Exactly as given, write out the lines from the one containing "INVx2_ASAP7_75t_L g10 ( .A(n_1), .Y(n_10) );" through the end of the listing, with both ends included and nothing else.

---

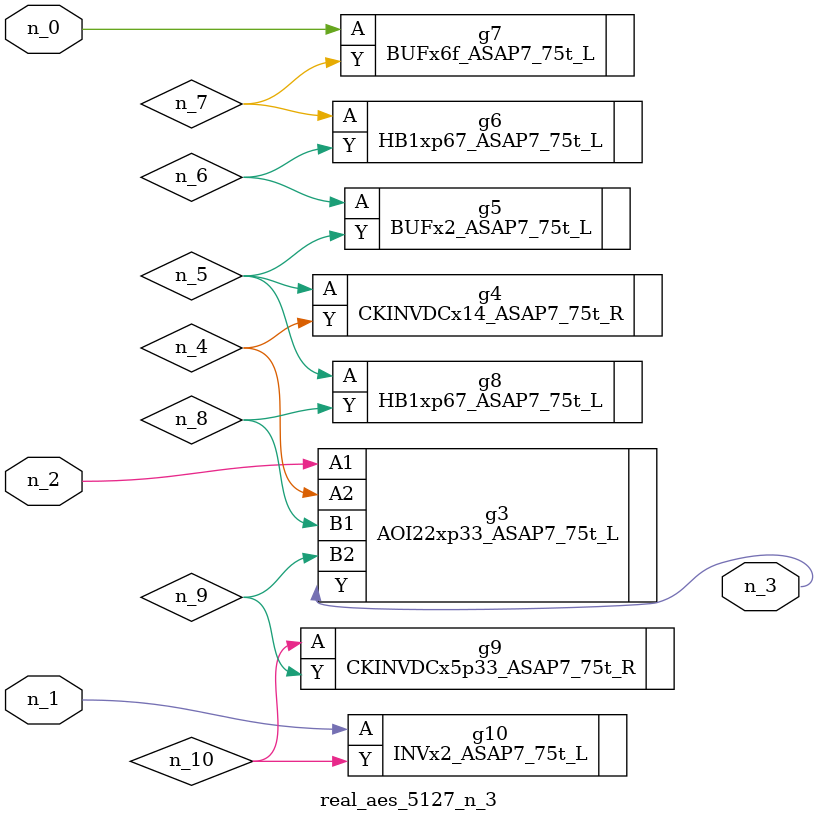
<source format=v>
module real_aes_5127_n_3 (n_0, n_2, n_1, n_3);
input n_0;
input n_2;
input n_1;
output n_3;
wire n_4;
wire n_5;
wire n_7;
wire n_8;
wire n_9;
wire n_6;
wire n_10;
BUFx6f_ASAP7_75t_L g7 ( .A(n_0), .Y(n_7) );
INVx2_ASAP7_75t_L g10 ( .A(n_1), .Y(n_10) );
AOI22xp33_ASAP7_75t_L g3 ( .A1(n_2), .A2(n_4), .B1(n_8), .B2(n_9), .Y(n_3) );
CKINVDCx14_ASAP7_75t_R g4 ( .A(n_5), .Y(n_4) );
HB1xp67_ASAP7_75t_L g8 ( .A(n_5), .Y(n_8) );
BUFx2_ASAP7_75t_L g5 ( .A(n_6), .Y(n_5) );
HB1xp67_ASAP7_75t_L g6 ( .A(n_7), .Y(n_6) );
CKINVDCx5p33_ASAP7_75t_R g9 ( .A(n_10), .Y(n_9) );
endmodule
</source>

---

== Output for this task ==
INVx2_ASAP7_75t_L g10 ( .A(n_1), .Y(n_10) );
AOI22xp33_ASAP7_75t_L g3 ( .A1(n_2), .A2(n_4), .B1(n_8), .B2(n_9), .Y(n_3) );
CKINVDCx14_ASAP7_75t_R g4 ( .A(n_5), .Y(n_4) );
HB1xp67_ASAP7_75t_L g8 ( .A(n_5), .Y(n_8) );
BUFx2_ASAP7_75t_L g5 ( .A(n_6), .Y(n_5) );
HB1xp67_ASAP7_75t_L g6 ( .A(n_7), .Y(n_6) );
CKINVDCx5p33_ASAP7_75t_R g9 ( .A(n_10), .Y(n_9) );
endmodule
</source>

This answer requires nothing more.